A global group of researchers, including three from CNRS1, the European Southern Observatory (ESO), and Charles University in the Czech Republic, has revealed that 70% of all registered meteorite falls come from only three young asteroid families. These families were formed following recent collisions in the main asteroid belt approximately 5.8, 7.5, and around 40 million years ago. The team also identified the origins of other meteorite types, now clarifying the sources of over 90% of meteorites. The findings are published in three papers, with the first appearing on September 13, 2024, in the journal Astronomy and Astrophysics, and two additional papers scheduled for publication on October 16, 2024, in Nature.
A team of international scientists has discovered that 70% of all recognized meteorite falls come from three young asteroid families—Karin, Koronis, and Massalia—formed by collisions in the main asteroid belt 5.8, 7.5, and about 40 million years ago. Notably, the Massalia family accounts for 37% of all known meteorites.
Despite the identification of more than 70,000 meteorites, only 6% have been clearly linked to particular sources like the Moon, Mars, or Vesta, one of the largest asteroids. The sources of the remaining 94% of meteorites, primarily ordinary chondrites2, were previously unrecognized.
Why do these three young asteroid families contribute to so many meteorites?
This phenomenon can be clarified through the life cycle of asteroid families. Young asteroid families have a large number of small fragments resulting from collisions, increasing the chances of these fragments colliding with one another. Their high mobility allows many to escape the asteroid belt, potentially heading toward Earth. Conversely, older asteroid families, created by earlier collisions, are seen as “depleted” sources of meteorites. Over time, the small fragments that once made up these older families have diminished due to countless collisions and natural evolution. Consequently, families like Karin, Koronis, and Massalia coexist with newer sources from more recent collisions and will gradually give way to them.

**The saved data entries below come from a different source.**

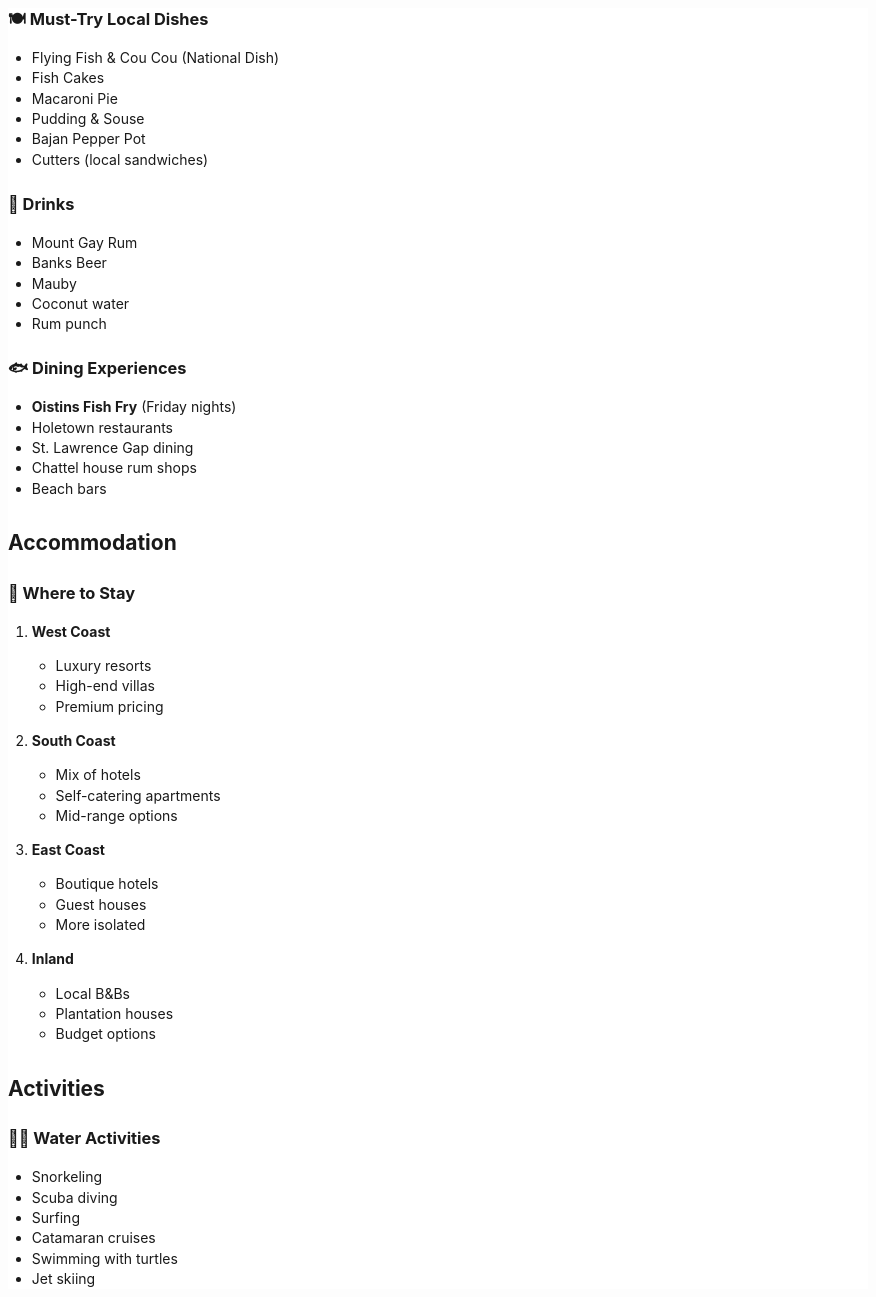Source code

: ### 🍽️ Must-Try Local Dishes
- Flying Fish & Cou Cou (National Dish)
- Fish Cakes
- Macaroni Pie
- Pudding & Souse
- Bajan Pepper Pot
- Cutters (local sandwiches)

### 🥃 Drinks
- Mount Gay Rum
- Banks Beer
- Mauby
- Coconut water
- Rum punch

### 🐟 Dining Experiences
- **Oistins Fish Fry** (Friday nights)
- Holetown restaurants
- St. Lawrence Gap dining
- Chattel house rum shops
- Beach bars

## Accommodation

### 🏨 Where to Stay
1. **West Coast**
   - Luxury resorts
   - High-end villas
   - Premium pricing

2. **South Coast**
   - Mix of hotels
   - Self-catering apartments
   - Mid-range options

3. **East Coast**
   - Boutique hotels
   - Guest houses
   - More isolated

4. **Inland**
   - Local B&Bs
   - Plantation houses
   - Budget options

## Activities

### 🏊‍♀️ Water Activities
- Snorkeling
- Scuba diving
- Surfing
- Catamaran cruises
- Swimming with turtles
- Jet skiing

A technique for mapping the lineage of meteorites and asteroids
This groundbreaking finding was achieved through a comprehensive telescopic survey examining the composition of major asteroid families in the main belt, paired with cutting-edge computer simulations modeling their collisional and dynamic evolution. This methodology was broadened to include all meteorite families, uncovering primary sources of carbonaceous chondrites and achondrites beyond those from the Moon, Mars, and Vesta.

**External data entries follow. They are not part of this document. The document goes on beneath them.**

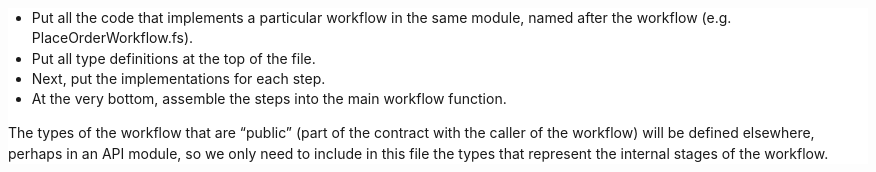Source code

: - Put all the code that implements a particular workflow in the same
module, named after the workflow (e.g. PlaceOrderWorkflow.fs).
- Put all type definitions at the top of the file.
- Next, put the implementations for each step.
- At the very bottom, assemble the steps into the main workflow function.

The types of the workflow that are “public” (part of the contract with the caller of the workflow) will be defined elsewhere, perhaps in an API module, so we only need to include in this file the types that represent the internal stages of the workflow.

This research has confirmed the origins of over 90% of meteorites and has allowed scientists to trace the origins of kilometer-sized asteroids, which pose potential threats to life on Earth. These larger objects are the focus of various space missions, such as NEAR Shoemaker, Hayabusa1, Chang’E 2, Hayabusa2, OSIRIS-Rex, DART, and Hera. Notably, the asteroids Ryugu and Bennu, which were recently sampled in the Hayabusa2 and OSIRIS-REx missions and analyzed globally, including in France, trace back to the same parent asteroid as the Polana family.
However, the sources of the remaining 10% of known meteorites are still a mystery. To address this, the team intends to further their research by characterizing all young asteroid families that were formed within the last 50 million years.
- From the Laboratory of Astrophysics of Marseille (Aix-Marseille Université/CNRS/CNES).
- Meteorites made up of silicates, which constitute about 80% of all known meteorites.